Whatever disputes there may be about these questions, judges and juries should not resolve those disputes, or decide which position is unreasonable. Likewise, it is not for judges and juries to decide whether it is reasonable for a church to use the word "adultery" to refer to congregants' being seduced by their pastor, regardless of whether this distresses those people. "It is not the province of the courts to inquire as to the soundness or reasonableness of religious beliefs." Wilmes v. Tiernay, 174 N.W. 271, 272 (Iowa 1919) (quoting Moran v. Moran, 73 N.W. 617, 621 (Iowa 1897)). The "reasonableness of [religious] statements is protected from judicial scrutiny by the First Amendment," including in tort lawsuits alleging negligence. Smith v. Tilton, 3 S.W.3d 77, 85-86 (Tex. Ct. App. 1999) (rejecting negligent misrepresentation claim based on such religious statements); see also, e.g., Braverman v. Granger, 844 N.W.2d 485 (Mich. Ct. App. 2014) (jury in negligence cases may not, in determining whether Jehovah's Witness defendant reasonably refused a blood transfusion, evaluate the "reasonableness of the tenets of the person's religion or the reasonableness of the person's decision to abide by his or her religious beliefs").
And liability for allegedly unreasonable religious statements is foreclosed even when the statements seriously distress people. Religions deal with matters that are deeply important to their members, both because they can touch on eternal life or eternal damnation, and because people's family and social lives are often centered on the church. Religious teachings, as well as related practices such as excommunication, shunning, prohibition of interfaith marriages, and more, can thus often deeply distress some members or ex-members of a religious group. Nonetheless, these religious teachings and practices are protected by the First Amendment. See, e.g., Sands v. Living Word Fellowship, 34 P.3d 955, 959 (Alaska 2001) (religiously motivated shunning cannot form the basis of a negligence claim, even when it led plaintiff to a suicide attempt that left him permanently paralyzed).
[IV.] The First Amendment protects "counterculture practices" as much as it protects the mainstream culture.

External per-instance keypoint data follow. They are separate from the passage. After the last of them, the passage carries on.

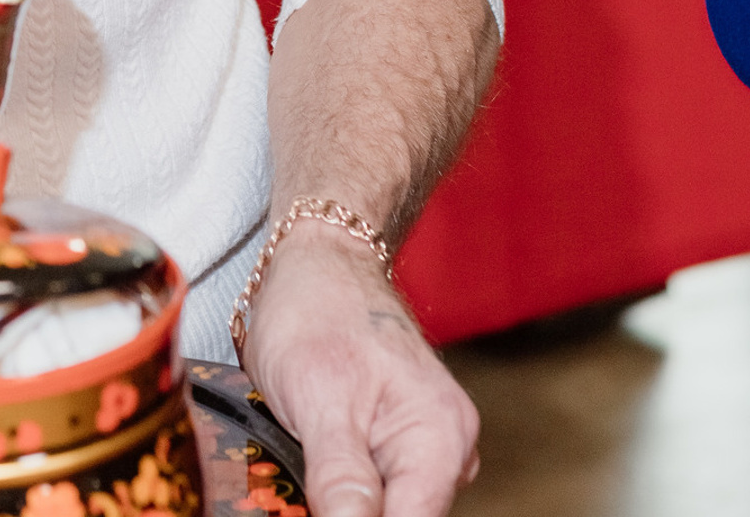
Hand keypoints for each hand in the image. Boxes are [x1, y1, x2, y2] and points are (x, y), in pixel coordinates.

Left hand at [238, 224, 478, 516]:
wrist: (316, 257)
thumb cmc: (316, 309)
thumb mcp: (317, 397)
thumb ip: (342, 477)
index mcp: (441, 439)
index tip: (314, 507)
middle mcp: (448, 447)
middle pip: (398, 516)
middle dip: (347, 508)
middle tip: (301, 462)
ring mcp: (427, 443)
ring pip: (385, 503)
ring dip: (341, 491)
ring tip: (303, 441)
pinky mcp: (400, 438)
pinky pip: (377, 480)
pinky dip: (341, 474)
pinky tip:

Plaintiffs argue that "counterculture practices" such as Covenant's "will often be accompanied by negative legal consequences." Appellants' Proof Brief 24. But the First Amendment protects countercultural speech and religious belief as much as it protects the mainstream culture. Indeed, countercultural speech and beliefs especially need constitutional protection. "The First Amendment protects the right of individuals to hold a point of view different from the majority …." Wooley v. Maynard, 430 U.S. 705, 715 (1977).
Conclusion
Covenant has a free speech right to voice its opinion about what constitutes adultery, even when such judgments are disputed. Covenant's speech is protected under the Religion Clauses because it is a religious judgment about moral responsibility. The First Amendment precludes negligence liability for such speech, even if it emotionally distresses plaintiffs. And there is no "countercultural practices" exception to the First Amendment. This Court therefore ought to affirm the District Court's decision to dismiss the plaintiffs' claims.